START DATA FOR PROCESSING
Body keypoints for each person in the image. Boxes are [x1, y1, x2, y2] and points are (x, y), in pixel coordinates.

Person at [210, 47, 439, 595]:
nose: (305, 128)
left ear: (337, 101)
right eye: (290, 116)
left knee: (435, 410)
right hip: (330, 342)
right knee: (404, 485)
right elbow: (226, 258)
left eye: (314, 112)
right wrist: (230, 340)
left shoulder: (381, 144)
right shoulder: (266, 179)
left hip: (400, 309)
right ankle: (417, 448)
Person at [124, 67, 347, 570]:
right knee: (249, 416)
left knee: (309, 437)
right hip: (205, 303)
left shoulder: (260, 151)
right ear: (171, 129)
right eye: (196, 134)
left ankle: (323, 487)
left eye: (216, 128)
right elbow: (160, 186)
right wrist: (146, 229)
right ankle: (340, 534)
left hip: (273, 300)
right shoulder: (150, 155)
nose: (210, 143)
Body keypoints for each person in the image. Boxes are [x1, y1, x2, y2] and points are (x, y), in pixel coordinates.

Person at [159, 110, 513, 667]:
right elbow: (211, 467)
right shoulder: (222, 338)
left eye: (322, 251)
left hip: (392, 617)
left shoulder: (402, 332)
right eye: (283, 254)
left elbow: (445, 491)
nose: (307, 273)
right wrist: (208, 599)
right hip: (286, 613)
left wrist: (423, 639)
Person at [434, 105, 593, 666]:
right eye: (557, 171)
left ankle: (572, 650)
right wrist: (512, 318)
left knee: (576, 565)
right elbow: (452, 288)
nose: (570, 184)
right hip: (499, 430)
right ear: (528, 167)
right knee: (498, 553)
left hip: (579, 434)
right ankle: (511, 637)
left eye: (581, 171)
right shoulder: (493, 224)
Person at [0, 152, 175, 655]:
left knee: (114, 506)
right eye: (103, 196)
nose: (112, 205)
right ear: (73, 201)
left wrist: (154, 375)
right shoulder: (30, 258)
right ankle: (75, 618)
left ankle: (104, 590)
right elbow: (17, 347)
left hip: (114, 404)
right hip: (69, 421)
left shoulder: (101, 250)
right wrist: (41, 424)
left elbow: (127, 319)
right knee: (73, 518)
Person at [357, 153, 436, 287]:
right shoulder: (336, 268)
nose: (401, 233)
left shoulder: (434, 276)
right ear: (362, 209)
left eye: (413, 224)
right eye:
END DATA FOR PROCESSING
> _PROBLEM REQUIREMENTS_
Retype all of the records above, word for word.

> _TASK RESULT_
Body keypoints for each person in the image. Boxes are [x1, y1, x2, y2] and points are (x, y), in pixel coordinates.

Person at [210, 47, 439, 595]:
nose: (305, 128)
left ear: (337, 101)
right eye: (290, 116)
left knee: (435, 410)
right hip: (330, 342)
right knee: (404, 485)
right elbow: (226, 258)
left eye: (314, 112)
right wrist: (230, 340)
left shoulder: (381, 144)
right shoulder: (266, 179)
left hip: (400, 309)
right ankle: (417, 448)
Person at [124, 67, 347, 570]:
right knee: (249, 416)
left knee: (309, 437)
right hip: (205, 303)
left shoulder: (260, 151)
right ear: (171, 129)
right eye: (196, 134)
left ankle: (323, 487)
left eye: (216, 128)
right elbow: (160, 186)
right wrist: (146, 229)
right ankle: (340, 534)
left hip: (273, 300)
right shoulder: (150, 155)
nose: (210, 143)
Body keypoints for each person in the image. Boxes are [x1, y1, x2, y2] and points are (x, y), in pixel coordinates.

Person at [159, 110, 513, 667]:
right elbow: (211, 467)
right shoulder: (222, 338)
left eye: (322, 251)
left hip: (392, 617)
left shoulder: (402, 332)
right eye: (283, 254)
left elbow: (445, 491)
nose: (307, 273)
right wrist: (208, 599)
right hip: (286, 613)
left wrist: (423, 639)
Person at [434, 105, 593, 666]:
right eye: (557, 171)
left ankle: (572, 650)
right wrist: (512, 318)
left knee: (576, 565)
right elbow: (452, 288)
nose: (570, 184)
right hip: (499, 430)
right ear: (528, 167)
right knee: (498, 553)
left hip: (579, 434)
right ankle: (511, 637)
left eye: (581, 171)
right shoulder: (493, 224)
Person at [0, 152, 175, 655]:
left knee: (114, 506)
right eye: (103, 196)
nose: (112, 205)
right ear: (73, 201)
left wrist: (154, 375)
right shoulder: (30, 258)
right ankle: (75, 618)
left ankle: (104, 590)
right elbow: (17, 347)
left hip: (114, 404)
right hip: (69, 421)
left shoulder: (101, 250)
right wrist: (41, 424)
left elbow: (127, 319)
right knee: (73, 518)
Person at [357, 153, 436, 287]:
right shoulder: (336, 268)
nose: (401, 233)
left shoulder: (434, 276)
right ear: (362, 209)
left eye: (413, 224)
right eye:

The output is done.